● Task description: The entries below contain a stretch that opens with the line containing "desktops e notebooks" and closes with the line containing "same wskażą odpowiedź."; set down that stretch exactly, both ends included, and nothing else.

● Input data:
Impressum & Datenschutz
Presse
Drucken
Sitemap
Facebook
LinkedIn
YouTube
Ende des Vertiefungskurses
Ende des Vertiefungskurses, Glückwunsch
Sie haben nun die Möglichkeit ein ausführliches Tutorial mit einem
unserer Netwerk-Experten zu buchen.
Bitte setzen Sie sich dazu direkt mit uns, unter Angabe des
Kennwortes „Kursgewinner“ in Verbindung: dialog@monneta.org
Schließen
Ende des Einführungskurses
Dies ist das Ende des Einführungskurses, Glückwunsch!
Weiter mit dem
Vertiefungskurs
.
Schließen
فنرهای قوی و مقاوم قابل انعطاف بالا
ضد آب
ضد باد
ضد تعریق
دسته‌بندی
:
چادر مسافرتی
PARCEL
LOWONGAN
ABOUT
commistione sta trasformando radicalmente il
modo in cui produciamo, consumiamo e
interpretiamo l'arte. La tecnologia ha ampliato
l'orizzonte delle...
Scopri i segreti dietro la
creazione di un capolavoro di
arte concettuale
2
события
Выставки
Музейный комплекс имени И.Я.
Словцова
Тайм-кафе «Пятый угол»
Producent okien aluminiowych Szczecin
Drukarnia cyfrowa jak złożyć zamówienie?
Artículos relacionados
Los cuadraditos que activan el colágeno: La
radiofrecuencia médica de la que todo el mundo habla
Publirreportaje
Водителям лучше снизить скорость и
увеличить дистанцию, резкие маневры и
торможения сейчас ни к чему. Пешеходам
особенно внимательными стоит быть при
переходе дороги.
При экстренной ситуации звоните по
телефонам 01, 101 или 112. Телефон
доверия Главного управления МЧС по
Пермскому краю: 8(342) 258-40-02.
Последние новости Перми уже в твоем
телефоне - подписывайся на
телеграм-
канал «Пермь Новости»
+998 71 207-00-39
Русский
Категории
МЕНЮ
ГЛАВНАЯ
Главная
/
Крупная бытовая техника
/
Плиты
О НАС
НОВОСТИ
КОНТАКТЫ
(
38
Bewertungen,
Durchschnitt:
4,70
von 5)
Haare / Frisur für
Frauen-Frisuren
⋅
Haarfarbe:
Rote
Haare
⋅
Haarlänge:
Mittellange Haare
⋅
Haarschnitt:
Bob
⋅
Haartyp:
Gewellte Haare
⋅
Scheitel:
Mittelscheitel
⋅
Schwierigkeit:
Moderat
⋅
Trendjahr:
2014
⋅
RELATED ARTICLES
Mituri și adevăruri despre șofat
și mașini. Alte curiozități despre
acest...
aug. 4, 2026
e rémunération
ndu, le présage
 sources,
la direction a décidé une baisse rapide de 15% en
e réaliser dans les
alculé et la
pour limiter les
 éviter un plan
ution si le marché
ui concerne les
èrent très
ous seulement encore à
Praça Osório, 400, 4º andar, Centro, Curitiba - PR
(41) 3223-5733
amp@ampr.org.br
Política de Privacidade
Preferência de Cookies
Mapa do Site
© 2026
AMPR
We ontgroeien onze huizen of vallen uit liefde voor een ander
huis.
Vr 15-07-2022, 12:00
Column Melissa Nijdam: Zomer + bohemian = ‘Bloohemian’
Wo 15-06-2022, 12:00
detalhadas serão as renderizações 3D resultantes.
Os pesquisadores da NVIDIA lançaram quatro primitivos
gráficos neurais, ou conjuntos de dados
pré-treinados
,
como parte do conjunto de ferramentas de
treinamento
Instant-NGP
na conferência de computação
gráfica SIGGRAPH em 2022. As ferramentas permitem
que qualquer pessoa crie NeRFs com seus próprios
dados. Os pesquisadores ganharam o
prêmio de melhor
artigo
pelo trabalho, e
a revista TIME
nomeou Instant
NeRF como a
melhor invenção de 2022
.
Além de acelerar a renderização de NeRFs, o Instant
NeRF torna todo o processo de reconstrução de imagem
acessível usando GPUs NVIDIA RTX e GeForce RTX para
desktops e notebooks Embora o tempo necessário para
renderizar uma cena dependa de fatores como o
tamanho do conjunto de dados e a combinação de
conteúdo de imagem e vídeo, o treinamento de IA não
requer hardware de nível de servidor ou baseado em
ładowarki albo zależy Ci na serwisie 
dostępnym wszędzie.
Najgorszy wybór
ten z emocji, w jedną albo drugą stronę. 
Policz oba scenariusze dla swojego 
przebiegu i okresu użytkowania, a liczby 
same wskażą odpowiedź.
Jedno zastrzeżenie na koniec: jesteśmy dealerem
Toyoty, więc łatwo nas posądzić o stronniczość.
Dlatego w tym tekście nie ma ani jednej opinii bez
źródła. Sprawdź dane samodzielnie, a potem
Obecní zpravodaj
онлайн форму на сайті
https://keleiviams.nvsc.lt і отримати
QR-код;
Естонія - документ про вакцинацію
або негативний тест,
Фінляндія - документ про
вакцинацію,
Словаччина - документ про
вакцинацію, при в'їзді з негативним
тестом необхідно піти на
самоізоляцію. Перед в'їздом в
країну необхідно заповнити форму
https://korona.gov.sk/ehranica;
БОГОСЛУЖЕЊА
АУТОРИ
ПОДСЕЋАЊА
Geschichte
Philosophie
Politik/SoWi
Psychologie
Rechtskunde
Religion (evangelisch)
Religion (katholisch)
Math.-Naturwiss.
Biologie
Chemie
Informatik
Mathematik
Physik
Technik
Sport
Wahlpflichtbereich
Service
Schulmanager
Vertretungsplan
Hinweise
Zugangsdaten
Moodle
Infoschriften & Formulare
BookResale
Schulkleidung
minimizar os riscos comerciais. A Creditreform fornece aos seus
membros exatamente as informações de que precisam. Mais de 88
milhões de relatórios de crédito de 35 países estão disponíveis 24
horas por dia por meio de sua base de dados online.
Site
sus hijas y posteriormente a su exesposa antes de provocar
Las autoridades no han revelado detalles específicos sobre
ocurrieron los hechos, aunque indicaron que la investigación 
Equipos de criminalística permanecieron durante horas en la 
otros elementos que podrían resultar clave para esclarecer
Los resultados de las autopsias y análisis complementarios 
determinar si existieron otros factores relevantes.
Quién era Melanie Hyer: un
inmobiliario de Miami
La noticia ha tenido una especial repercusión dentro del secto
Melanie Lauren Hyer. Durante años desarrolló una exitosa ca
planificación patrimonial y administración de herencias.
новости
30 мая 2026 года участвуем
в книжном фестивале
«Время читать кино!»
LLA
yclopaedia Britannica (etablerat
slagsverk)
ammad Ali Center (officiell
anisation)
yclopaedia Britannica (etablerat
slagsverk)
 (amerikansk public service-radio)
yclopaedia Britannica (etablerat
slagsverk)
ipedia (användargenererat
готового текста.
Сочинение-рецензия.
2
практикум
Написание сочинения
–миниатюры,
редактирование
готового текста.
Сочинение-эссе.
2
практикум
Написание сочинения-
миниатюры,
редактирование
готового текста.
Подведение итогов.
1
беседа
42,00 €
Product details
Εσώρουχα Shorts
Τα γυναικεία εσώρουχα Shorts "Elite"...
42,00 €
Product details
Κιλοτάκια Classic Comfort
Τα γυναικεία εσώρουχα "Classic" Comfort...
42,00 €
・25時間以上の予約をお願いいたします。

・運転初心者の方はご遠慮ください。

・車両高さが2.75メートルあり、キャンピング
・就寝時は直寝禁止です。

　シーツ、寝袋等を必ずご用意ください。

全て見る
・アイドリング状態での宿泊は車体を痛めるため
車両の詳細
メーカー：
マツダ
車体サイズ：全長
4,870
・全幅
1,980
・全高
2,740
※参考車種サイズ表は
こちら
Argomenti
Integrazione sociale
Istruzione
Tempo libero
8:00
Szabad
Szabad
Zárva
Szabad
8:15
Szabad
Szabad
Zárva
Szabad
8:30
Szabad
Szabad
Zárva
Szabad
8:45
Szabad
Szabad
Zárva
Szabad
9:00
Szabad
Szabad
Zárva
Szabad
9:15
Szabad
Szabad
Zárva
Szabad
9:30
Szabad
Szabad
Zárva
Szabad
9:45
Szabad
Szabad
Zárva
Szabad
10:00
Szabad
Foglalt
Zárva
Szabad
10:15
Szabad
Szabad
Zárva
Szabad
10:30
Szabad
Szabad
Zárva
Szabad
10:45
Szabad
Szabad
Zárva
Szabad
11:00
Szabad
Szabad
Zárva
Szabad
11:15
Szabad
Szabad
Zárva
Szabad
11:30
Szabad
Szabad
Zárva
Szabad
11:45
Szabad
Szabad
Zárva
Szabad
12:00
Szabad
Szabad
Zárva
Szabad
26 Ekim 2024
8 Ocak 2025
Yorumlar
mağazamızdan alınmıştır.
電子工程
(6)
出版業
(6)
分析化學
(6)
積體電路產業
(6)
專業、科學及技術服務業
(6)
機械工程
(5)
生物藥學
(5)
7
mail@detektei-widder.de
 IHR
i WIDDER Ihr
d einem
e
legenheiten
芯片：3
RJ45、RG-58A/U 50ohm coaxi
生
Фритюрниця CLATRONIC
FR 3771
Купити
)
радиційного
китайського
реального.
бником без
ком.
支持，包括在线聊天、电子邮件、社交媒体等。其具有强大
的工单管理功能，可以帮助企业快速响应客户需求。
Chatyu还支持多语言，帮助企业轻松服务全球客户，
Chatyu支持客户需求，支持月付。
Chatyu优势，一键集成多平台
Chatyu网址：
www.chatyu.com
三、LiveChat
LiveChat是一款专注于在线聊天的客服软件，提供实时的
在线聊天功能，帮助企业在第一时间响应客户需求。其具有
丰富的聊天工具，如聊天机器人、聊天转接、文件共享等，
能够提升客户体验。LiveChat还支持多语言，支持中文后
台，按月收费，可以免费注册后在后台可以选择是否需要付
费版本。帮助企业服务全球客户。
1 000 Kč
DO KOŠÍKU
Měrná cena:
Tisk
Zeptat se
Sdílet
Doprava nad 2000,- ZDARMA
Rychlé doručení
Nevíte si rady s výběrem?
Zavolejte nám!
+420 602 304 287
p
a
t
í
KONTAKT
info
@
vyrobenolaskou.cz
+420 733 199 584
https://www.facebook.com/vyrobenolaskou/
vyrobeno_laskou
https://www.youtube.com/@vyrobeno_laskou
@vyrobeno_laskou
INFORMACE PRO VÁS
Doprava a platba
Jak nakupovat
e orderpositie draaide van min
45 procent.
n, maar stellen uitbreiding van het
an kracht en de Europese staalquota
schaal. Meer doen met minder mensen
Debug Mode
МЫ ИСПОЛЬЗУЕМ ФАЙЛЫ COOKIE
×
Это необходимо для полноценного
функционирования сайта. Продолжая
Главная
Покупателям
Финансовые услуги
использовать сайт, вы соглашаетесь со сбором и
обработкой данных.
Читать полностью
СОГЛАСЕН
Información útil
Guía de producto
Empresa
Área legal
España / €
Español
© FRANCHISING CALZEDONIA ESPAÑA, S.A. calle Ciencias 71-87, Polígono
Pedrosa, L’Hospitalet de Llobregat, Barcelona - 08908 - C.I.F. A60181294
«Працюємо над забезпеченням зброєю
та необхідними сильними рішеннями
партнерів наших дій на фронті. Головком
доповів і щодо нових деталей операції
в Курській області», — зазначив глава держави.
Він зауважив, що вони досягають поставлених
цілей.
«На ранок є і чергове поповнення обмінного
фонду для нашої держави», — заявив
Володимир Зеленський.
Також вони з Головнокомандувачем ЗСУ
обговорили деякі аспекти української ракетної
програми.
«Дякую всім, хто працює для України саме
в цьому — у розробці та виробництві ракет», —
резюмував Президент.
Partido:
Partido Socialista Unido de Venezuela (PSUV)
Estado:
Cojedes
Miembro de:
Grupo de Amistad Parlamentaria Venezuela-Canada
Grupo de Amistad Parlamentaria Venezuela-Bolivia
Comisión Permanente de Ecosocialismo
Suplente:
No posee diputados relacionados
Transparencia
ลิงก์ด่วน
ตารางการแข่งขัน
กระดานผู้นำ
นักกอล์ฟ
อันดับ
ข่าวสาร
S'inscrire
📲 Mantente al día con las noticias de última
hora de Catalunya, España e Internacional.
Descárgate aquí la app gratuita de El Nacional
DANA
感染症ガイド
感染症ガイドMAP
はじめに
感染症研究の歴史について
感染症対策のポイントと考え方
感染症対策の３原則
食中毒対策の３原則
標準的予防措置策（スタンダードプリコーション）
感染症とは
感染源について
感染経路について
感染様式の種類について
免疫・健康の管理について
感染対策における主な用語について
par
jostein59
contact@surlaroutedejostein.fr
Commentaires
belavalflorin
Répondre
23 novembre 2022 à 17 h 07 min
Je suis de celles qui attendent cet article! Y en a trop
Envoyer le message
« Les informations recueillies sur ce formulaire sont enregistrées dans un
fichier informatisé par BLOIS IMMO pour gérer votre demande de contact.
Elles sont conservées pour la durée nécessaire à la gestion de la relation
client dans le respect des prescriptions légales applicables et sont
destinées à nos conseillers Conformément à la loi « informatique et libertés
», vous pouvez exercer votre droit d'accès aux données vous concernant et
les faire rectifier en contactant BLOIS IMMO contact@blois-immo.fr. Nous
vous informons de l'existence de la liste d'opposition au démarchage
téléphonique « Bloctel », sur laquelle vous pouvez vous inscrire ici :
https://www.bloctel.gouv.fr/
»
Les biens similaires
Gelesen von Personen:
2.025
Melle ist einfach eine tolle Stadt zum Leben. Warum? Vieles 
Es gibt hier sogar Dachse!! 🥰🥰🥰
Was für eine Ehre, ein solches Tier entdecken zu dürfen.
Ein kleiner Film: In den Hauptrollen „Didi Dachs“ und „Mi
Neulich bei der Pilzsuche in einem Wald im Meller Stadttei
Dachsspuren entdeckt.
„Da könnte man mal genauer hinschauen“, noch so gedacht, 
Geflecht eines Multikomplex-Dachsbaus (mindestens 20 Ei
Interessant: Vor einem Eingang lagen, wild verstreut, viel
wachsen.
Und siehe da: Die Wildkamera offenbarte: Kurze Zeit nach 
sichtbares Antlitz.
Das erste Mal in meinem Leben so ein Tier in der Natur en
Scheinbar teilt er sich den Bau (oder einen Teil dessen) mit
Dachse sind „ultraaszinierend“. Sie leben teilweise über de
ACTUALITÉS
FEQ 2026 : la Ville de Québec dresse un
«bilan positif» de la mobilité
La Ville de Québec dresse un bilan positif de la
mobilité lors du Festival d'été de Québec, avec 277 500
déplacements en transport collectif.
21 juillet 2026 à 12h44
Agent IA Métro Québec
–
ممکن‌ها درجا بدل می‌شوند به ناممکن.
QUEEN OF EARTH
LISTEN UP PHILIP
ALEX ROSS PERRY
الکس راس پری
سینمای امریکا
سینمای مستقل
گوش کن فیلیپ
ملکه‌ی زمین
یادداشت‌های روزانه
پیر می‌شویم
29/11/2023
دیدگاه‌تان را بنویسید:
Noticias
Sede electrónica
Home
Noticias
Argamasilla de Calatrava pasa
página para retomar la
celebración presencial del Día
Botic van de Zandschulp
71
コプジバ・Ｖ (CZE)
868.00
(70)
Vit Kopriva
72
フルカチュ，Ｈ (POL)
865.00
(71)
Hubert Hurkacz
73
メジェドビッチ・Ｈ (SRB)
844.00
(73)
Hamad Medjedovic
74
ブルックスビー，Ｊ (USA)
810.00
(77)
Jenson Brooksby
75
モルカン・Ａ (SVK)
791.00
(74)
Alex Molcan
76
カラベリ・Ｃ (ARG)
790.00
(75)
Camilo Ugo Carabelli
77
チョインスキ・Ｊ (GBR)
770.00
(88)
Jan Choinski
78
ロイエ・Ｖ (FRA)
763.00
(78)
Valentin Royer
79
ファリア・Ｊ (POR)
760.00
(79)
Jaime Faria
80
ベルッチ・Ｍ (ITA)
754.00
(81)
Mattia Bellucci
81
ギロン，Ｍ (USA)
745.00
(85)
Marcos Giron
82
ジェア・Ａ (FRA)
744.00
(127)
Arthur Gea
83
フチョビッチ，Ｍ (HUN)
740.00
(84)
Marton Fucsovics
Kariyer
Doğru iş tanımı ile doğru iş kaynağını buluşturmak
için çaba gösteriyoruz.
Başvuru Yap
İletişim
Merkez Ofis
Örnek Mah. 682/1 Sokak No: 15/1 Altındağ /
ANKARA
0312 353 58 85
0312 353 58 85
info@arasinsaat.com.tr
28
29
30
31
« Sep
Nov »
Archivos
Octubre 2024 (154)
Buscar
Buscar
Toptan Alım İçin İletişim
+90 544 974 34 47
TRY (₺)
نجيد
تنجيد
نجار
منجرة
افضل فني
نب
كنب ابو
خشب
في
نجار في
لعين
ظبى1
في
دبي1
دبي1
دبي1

● Exercise solution:
desktops e notebooks Embora o tempo necessário para
renderizar uma cena dependa de fatores como o
tamanho do conjunto de dados e a combinação de
conteúdo de imagem e vídeo, o treinamento de IA não
requer hardware de nível de servidor ou baseado em
ładowarki albo zależy Ci na serwisie 
dostępnym wszędzie.
Najgorszy wybór
ten z emocji, w jedną albo drugą stronę. 
Policz oba scenariusze dla swojego 
przebiegu i okresu użytkowania, a liczby 
same wskażą odpowiedź.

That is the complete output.